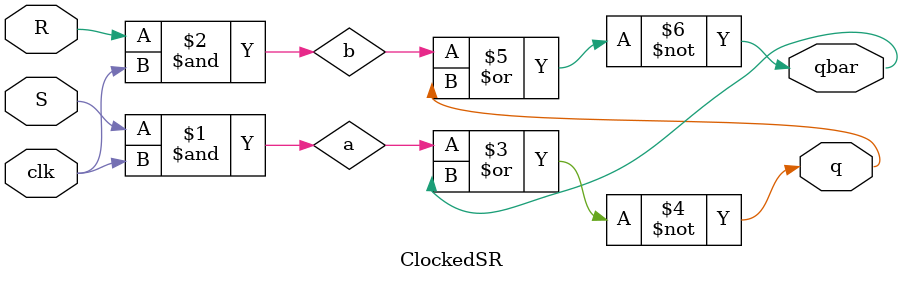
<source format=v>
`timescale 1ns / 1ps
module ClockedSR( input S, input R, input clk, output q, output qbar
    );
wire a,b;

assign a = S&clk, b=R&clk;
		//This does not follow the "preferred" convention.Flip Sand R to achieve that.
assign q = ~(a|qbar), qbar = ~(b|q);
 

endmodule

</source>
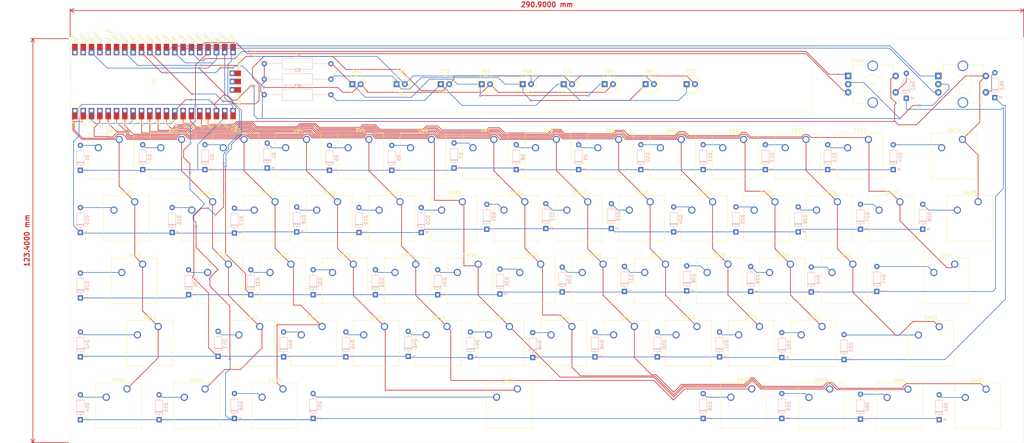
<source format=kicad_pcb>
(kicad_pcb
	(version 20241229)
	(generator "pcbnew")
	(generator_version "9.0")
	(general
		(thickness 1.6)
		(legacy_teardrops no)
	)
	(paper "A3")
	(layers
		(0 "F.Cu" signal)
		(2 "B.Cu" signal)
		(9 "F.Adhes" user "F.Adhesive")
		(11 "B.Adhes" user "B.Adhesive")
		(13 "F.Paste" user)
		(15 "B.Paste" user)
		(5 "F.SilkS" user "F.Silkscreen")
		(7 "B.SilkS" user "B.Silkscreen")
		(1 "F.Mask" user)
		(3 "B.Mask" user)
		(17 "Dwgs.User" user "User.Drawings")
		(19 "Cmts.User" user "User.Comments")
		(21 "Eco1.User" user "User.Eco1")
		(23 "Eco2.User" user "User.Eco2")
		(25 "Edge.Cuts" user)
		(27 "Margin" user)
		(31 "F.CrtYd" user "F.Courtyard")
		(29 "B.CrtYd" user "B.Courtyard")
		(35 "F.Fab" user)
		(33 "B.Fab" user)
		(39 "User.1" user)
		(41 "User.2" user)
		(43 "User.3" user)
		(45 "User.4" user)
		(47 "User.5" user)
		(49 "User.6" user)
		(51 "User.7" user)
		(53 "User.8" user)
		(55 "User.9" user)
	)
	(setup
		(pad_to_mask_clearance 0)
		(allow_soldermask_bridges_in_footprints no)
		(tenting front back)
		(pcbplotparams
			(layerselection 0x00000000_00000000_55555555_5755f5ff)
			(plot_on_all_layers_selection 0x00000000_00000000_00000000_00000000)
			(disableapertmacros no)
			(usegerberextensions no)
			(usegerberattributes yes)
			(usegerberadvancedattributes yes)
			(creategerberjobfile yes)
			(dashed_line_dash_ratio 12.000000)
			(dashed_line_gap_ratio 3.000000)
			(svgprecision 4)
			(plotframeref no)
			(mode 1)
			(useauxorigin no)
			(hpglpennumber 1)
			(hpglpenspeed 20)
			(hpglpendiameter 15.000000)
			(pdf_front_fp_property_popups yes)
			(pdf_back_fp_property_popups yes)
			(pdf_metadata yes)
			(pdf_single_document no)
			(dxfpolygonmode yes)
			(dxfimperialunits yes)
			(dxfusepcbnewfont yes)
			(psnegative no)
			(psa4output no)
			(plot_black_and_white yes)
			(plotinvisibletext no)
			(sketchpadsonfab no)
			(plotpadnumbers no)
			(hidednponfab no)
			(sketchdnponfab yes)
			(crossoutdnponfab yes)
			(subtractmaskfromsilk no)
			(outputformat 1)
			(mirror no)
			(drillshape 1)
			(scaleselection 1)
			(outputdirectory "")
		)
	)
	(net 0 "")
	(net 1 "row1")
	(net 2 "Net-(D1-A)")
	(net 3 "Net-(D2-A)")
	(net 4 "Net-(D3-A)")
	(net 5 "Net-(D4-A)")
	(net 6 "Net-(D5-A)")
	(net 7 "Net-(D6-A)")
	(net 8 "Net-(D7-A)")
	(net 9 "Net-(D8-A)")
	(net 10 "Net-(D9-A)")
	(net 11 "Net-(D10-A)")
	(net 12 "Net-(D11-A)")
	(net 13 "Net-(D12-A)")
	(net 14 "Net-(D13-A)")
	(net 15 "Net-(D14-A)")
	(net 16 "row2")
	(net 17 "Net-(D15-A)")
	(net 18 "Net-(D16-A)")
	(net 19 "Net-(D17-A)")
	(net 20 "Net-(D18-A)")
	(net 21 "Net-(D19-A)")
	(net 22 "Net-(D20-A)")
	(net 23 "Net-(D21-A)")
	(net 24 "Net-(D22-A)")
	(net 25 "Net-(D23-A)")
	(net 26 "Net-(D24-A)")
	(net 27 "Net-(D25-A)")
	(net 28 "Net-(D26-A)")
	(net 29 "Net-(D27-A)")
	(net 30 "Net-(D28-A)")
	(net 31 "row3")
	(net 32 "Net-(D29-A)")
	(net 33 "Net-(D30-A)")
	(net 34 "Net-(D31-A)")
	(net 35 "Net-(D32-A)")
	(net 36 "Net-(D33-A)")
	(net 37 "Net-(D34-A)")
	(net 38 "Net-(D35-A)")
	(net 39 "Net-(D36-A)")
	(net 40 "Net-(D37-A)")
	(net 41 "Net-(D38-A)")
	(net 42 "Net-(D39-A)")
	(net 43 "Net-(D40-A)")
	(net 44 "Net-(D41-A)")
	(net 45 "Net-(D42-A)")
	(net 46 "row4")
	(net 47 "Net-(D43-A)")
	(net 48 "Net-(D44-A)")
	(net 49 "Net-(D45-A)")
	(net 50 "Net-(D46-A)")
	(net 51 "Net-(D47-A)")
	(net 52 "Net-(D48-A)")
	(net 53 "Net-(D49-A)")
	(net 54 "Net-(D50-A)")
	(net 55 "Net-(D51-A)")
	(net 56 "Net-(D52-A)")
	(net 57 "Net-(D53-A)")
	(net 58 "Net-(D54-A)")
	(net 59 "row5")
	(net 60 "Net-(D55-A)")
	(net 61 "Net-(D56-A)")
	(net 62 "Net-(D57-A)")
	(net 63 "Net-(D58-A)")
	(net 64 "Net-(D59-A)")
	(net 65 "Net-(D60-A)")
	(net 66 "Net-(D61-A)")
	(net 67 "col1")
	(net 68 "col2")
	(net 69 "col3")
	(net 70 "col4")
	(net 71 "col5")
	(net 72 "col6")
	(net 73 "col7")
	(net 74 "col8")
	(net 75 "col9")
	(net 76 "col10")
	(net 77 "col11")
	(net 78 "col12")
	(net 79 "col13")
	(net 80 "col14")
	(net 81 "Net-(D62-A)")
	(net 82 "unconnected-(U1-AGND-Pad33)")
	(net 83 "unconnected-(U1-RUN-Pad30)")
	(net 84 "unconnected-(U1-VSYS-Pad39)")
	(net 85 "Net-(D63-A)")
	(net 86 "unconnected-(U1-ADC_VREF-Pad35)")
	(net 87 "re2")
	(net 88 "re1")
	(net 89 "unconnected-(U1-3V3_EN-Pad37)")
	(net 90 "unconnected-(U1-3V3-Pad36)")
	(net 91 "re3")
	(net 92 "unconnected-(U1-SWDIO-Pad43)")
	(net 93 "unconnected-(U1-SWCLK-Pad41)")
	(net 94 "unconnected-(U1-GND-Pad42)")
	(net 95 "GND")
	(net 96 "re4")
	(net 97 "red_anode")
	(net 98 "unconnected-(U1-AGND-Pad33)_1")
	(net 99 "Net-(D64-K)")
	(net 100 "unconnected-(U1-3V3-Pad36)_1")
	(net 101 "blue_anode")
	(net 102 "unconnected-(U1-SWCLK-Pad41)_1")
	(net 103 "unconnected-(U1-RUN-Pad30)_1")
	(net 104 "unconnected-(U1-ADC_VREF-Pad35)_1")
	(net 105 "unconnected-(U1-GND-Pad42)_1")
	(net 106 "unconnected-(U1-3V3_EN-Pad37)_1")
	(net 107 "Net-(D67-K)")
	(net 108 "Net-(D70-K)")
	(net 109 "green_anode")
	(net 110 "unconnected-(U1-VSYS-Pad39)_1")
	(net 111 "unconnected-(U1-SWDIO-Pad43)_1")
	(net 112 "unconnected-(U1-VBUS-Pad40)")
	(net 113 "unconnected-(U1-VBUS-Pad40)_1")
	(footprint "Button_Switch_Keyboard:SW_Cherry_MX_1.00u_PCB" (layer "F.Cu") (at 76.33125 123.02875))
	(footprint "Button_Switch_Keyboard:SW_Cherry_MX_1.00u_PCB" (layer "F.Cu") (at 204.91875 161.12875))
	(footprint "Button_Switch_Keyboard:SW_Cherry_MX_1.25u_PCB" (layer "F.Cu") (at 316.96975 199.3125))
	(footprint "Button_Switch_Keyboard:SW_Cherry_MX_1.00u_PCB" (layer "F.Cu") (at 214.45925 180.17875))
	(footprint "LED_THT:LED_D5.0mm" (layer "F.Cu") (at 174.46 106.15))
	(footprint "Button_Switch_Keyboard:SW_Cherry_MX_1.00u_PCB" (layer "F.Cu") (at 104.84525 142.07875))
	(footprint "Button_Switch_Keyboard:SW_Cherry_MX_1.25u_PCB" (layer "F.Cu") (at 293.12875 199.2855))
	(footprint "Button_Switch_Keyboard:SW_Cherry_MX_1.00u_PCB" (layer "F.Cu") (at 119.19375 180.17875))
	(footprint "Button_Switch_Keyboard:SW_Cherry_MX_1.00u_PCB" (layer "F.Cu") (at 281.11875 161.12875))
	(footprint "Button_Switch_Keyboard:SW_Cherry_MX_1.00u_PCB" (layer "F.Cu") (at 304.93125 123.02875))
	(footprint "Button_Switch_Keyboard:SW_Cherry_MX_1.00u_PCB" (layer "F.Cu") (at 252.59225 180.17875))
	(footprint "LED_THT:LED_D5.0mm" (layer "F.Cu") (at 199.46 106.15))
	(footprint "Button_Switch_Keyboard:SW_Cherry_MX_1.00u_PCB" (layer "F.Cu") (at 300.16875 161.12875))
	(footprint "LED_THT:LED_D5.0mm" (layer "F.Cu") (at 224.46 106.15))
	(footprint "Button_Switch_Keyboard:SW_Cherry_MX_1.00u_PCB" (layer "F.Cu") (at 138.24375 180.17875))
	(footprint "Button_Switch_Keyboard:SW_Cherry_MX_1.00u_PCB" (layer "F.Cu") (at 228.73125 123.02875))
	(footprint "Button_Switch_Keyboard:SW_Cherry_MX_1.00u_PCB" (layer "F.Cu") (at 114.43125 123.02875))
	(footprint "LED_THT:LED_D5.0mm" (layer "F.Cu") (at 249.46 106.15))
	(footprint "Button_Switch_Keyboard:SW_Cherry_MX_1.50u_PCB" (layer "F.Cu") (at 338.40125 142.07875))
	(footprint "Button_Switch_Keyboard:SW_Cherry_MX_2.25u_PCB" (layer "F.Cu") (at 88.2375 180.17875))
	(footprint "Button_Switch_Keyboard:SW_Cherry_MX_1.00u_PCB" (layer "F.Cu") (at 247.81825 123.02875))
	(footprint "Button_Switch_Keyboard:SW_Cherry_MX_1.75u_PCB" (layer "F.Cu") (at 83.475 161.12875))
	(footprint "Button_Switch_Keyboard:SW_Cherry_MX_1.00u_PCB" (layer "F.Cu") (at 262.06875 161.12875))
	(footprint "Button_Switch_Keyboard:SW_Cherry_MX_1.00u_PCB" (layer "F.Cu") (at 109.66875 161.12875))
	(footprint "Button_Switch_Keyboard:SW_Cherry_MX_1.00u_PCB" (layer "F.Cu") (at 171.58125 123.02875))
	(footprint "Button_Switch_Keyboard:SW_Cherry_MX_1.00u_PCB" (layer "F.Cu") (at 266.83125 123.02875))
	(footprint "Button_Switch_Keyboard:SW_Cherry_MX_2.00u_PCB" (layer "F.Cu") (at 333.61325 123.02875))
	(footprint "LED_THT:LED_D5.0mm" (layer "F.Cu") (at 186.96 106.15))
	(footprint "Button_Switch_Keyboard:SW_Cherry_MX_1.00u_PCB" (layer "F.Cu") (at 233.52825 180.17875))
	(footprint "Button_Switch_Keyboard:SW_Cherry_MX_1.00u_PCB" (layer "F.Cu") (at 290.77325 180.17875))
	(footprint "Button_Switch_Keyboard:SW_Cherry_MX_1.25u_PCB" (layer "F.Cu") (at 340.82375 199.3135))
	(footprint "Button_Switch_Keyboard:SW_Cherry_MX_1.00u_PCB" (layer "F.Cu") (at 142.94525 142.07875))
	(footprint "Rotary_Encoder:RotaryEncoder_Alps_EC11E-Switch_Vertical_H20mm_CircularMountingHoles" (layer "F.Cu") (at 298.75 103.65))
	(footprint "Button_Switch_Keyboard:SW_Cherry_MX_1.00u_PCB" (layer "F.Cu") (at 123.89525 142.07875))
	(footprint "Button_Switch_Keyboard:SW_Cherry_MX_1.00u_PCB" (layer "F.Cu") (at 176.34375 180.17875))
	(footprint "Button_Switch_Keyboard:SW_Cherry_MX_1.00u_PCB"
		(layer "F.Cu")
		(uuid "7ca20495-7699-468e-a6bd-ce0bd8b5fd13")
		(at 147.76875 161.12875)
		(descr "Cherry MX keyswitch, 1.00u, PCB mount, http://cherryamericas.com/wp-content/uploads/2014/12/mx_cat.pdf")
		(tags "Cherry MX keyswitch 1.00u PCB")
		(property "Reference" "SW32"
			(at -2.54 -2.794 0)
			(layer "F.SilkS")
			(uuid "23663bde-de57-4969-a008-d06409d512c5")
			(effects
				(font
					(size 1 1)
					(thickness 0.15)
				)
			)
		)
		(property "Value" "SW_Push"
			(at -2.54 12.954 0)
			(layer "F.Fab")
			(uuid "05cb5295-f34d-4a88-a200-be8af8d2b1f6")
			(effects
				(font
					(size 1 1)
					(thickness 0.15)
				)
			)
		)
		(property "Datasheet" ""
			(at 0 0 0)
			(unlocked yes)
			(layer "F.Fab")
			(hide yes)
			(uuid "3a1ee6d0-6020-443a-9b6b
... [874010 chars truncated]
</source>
----------
Return all lines from the data that include the string "Silkscreen".

		(5 "F.SilkS" user "F.Silkscreen")
		(7 "B.SilkS" user "B.Silkscreen")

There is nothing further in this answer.